We cruised at 182 mph from 200 to 2000 feet off the ground.  It seemed dangerous for an aircraft to fly that slow, an easy target for enemy fighters. I learned that for safety the B-17 squadron flew in combat box formation at altitudes topping 35,000 feet with gunners at every post. The Luftwaffe learned if they picked off a couple B-17s on the formation’s edge the entire group would become vulnerable. When Messerschmitt’s flew straight at the nosecone of a B-17 and killed the pilot the Allies were short one more long-range bomber.

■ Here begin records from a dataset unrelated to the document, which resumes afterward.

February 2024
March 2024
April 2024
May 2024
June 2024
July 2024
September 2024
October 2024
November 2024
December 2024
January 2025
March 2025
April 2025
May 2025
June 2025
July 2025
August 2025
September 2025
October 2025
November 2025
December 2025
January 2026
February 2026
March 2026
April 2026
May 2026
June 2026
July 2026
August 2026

The flight took us south over Jackson College, and then east until Clark Lake came into view. I tapped the pilot on the shoulder and told him I lived down there. He said, “I’m happy we’re able to give you a look at your house.” We were too high to see anyone looking up and happily waving hello. I thought of how intimidating this warplane would be as it flew over Europe.

Pilot Tony Hurst and Karen Barnes followed the B-17’s flight and took this photo as it passed over Clark Lake. Thanks to John and Elaine Stewart who made it available for this story.

Back on the ground the old man stood with his family by the Yankee Lady and was presented a hero’s medal by the old girl’s crew. I thought about those who flew during the war and came home.  I thought about those who didn’t make it and whose families still missed them this Memorial Day.  This was a war we had to fight, and the cost was great.